While at first glance it may seem grim to have to spend their savings in such a hurried way, it is important to remember that nursing home costs hundreds of dollars a day, and now Medicaid will be covering that for John so Marian does not have to.
If you aren’t married, your assets can be sold in order to pay for your care until you reach the $2,000 threshold, thus qualifying for Medicaid. As was the case with my great grandmother who did have assets at the time she had a stroke and went into a nursing home, her assets paid for her care for the first months in the facility. Because she paid out of pocket, she was able to have a private room. After she reached $2,000, she qualified for Medicaid and was moved to a room that was shared with other patients. This change, of course, depends on the nursing home and situation.
Seniors who have some assets that they would prefer to leave to their kids rather than pay to a nursing home have been known to get creative in trying to get around these rules. For starters, IRA accounts for people over the age of 70 and a half are generally considered off-limits as assets that disqualify a person for Medicaid. And some seniors choose to give their money to their kids early, so that if the time comes that they need a nursing home they’ll technically be asset-less and Medicaid will pay.
However, while your IRA savings may be off-limits in your lifetime, they might be claimed to retroactively pay back Medicaid after you’re gone. And if you give money to your kids the government will still consider it "your" money for five years — so you’ll have to stay healthy enough to avoid a nursing home until year six for this plan to work.

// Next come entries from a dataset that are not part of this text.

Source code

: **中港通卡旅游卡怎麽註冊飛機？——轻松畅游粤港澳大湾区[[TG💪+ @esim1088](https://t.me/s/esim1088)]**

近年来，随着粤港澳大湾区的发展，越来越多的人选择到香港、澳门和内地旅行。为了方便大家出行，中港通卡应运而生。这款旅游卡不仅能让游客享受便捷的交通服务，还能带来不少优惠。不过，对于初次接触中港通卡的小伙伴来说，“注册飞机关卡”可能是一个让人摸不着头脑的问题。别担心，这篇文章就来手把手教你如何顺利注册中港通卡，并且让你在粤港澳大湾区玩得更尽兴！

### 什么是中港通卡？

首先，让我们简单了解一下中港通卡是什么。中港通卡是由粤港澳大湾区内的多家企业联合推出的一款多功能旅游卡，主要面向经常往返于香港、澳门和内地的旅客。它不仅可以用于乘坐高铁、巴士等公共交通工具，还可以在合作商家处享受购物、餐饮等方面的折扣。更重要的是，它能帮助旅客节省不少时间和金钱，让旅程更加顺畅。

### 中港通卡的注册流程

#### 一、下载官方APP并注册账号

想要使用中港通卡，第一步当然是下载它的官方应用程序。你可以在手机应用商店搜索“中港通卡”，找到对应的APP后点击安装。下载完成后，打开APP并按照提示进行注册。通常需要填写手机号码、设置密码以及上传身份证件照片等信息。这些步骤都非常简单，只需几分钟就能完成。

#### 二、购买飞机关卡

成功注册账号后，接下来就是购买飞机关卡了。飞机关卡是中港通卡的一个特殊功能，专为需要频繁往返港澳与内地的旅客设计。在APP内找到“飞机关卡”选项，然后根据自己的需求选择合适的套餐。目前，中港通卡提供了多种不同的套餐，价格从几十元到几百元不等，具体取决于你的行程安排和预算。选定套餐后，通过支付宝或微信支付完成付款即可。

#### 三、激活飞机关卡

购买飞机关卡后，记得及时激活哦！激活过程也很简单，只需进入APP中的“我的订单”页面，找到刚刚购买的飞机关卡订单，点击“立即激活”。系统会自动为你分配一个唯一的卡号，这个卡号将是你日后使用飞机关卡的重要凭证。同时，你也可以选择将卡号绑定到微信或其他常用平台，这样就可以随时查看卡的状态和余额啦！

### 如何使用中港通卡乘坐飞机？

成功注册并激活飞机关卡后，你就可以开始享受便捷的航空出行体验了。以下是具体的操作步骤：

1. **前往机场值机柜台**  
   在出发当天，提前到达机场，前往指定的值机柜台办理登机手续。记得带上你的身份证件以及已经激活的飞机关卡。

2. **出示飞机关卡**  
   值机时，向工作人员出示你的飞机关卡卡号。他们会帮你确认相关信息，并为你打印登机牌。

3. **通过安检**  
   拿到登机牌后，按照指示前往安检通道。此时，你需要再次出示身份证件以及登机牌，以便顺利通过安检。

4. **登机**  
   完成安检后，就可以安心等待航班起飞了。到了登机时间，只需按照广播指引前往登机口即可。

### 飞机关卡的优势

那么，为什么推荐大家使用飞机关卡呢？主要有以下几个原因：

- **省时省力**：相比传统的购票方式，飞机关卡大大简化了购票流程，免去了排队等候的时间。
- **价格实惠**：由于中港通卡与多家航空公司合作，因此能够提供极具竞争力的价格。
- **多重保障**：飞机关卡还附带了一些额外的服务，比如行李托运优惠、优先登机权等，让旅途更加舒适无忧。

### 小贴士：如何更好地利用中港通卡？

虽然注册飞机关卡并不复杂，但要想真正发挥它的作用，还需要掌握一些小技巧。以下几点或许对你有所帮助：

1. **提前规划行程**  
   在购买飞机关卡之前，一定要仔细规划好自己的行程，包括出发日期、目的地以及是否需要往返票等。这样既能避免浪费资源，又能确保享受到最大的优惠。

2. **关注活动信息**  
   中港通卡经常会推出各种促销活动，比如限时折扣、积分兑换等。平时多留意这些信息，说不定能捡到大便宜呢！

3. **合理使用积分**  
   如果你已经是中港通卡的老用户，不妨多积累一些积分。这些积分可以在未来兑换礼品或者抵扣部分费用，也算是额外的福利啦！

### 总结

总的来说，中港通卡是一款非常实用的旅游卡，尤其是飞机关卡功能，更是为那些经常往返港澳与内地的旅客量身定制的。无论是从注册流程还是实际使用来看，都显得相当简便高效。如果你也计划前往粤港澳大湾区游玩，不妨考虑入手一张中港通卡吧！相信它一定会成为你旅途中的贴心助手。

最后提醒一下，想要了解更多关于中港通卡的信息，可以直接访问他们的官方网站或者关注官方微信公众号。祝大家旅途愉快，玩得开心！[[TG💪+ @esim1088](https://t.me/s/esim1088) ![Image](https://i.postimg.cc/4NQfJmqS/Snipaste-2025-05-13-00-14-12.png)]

You’re probably reading this and wondering if there is a way to avoid the whole process, and luckily there is. Your life insurance carrier may offer a long-term care insurance rider in addition to your standard coverage.
Long-term care insurance can cover the costs of a nursing home or other similar medical care, though different plans involve different deductibles and cover different amounts of time. The average deductible is equal to the cost of 90 days.
The average age of someone buying a personal plan for LTC insurance is 60, while those who buy it through their employer are 50. Of course, the younger you are when buy the insurance, the cheaper it is. If you are interested in the rates and conditions, get a long-term care insurance quote or see our primer to learn more.
Long-term care insurance can be expensive, but it comes with a lot of benefits. For starters, it’s a lot cheaper than paying for a nursing home out of pocket, which can easily hit $150,000 per year. It allows you to get coverage without having to spend or give away all your money first. And it allows you better and more flexible care than Medicaid would, with options like at-home nursing care, which Medicaid won’t provide.
Whether higher quality elder care should be a part of the guaranteed social contract is a political debate that won’t end anytime soon. But long-term care does not have to be a looming, unknowable threat in the future. Knowledge is power, and now that you know a bit about what happens to your finances when it happens you will be more prepared for the road ahead.